Whether it’s a favourite bra or favourite pair of boxer shorts, we all strive to be comfortable. The alternative is going without, which can be its own special kind of fashion emergency.

Note to all political parties: I take full credit for this job-creation idea and want to be appointed Comfortable Clothing Clause Commissioner at an astronomical salary and big pension for which I’d be eligible after one week on the job.

Should we rely on the Comfortable Clothing Clause being invoked by a partner or independent auditor, though?
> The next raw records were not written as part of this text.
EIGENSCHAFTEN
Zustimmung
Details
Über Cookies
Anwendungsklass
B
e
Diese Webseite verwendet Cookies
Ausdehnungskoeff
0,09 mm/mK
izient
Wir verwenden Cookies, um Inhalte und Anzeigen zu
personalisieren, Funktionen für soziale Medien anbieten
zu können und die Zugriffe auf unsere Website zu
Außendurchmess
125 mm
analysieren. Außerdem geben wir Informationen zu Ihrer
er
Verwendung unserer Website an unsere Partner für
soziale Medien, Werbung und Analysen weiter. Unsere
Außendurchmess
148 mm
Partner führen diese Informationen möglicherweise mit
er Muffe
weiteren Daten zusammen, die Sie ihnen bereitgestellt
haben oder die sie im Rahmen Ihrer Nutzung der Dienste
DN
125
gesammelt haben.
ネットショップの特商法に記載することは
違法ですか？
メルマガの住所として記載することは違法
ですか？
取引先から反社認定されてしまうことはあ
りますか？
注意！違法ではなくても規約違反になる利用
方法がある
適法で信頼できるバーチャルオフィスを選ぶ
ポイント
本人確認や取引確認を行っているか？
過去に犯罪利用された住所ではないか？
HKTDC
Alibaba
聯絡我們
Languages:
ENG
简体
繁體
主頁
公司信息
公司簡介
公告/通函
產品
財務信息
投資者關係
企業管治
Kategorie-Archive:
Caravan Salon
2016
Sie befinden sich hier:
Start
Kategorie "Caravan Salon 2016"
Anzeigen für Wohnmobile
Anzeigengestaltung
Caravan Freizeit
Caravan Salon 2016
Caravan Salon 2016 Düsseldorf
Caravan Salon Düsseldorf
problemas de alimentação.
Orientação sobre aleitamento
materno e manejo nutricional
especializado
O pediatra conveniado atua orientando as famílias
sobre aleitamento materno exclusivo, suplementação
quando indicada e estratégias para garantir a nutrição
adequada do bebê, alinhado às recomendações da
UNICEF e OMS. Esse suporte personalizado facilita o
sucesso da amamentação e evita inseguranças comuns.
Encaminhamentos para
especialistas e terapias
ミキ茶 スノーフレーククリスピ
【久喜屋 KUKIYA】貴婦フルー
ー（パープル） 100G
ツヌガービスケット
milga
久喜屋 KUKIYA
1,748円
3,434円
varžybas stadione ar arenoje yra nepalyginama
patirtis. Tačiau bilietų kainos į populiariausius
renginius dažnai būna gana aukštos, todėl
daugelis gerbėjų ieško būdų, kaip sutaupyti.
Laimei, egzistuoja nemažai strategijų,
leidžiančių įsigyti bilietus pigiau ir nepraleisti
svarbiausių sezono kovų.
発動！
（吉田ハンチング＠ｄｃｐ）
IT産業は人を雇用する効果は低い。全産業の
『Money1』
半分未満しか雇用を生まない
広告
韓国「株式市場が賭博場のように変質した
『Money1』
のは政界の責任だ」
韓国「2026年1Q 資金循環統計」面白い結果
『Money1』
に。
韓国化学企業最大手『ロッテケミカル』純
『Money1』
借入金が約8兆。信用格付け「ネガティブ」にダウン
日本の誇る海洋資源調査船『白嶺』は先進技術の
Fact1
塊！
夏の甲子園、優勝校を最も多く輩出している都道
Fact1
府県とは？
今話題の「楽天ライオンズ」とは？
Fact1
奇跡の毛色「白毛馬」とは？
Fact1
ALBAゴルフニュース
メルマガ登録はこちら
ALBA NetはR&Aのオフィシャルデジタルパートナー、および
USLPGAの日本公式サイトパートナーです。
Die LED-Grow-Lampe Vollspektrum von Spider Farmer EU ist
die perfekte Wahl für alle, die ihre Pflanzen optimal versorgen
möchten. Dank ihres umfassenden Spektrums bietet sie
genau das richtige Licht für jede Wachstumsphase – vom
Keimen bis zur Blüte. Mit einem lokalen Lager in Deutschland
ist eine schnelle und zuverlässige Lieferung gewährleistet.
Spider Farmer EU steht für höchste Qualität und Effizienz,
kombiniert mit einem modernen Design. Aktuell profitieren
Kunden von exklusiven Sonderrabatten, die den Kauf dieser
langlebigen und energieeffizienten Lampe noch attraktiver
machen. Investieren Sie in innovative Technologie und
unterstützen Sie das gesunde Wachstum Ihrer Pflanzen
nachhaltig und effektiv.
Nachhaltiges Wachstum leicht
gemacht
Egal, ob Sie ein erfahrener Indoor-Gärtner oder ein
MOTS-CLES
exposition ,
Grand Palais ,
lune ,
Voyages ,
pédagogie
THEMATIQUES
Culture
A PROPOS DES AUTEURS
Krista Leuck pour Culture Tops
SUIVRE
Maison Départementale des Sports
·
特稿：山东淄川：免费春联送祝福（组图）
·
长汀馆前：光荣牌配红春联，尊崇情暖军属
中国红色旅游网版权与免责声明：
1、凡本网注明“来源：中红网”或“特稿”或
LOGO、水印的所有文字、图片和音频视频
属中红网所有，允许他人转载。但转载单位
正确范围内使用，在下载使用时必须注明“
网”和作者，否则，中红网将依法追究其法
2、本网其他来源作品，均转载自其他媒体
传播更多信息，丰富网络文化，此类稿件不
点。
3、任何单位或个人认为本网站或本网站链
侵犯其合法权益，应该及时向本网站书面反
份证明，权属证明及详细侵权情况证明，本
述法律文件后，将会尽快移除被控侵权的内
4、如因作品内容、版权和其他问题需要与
Don’t we all look in the mirror when we’re wearing things that should have been thrown out long ago and realize we shouldn’t be wearing them? Of course we do. But we all say the same thing, ‘Just one more time,’ or ‘This is the last time I’m ever putting this through the laundry. It’s being chucked after that,’ or ‘We’re only going to be using this as a rag after today!” Such good intentions. Such blatant lies.

Ah, heck. Let’s just all start running around naked. You first, though.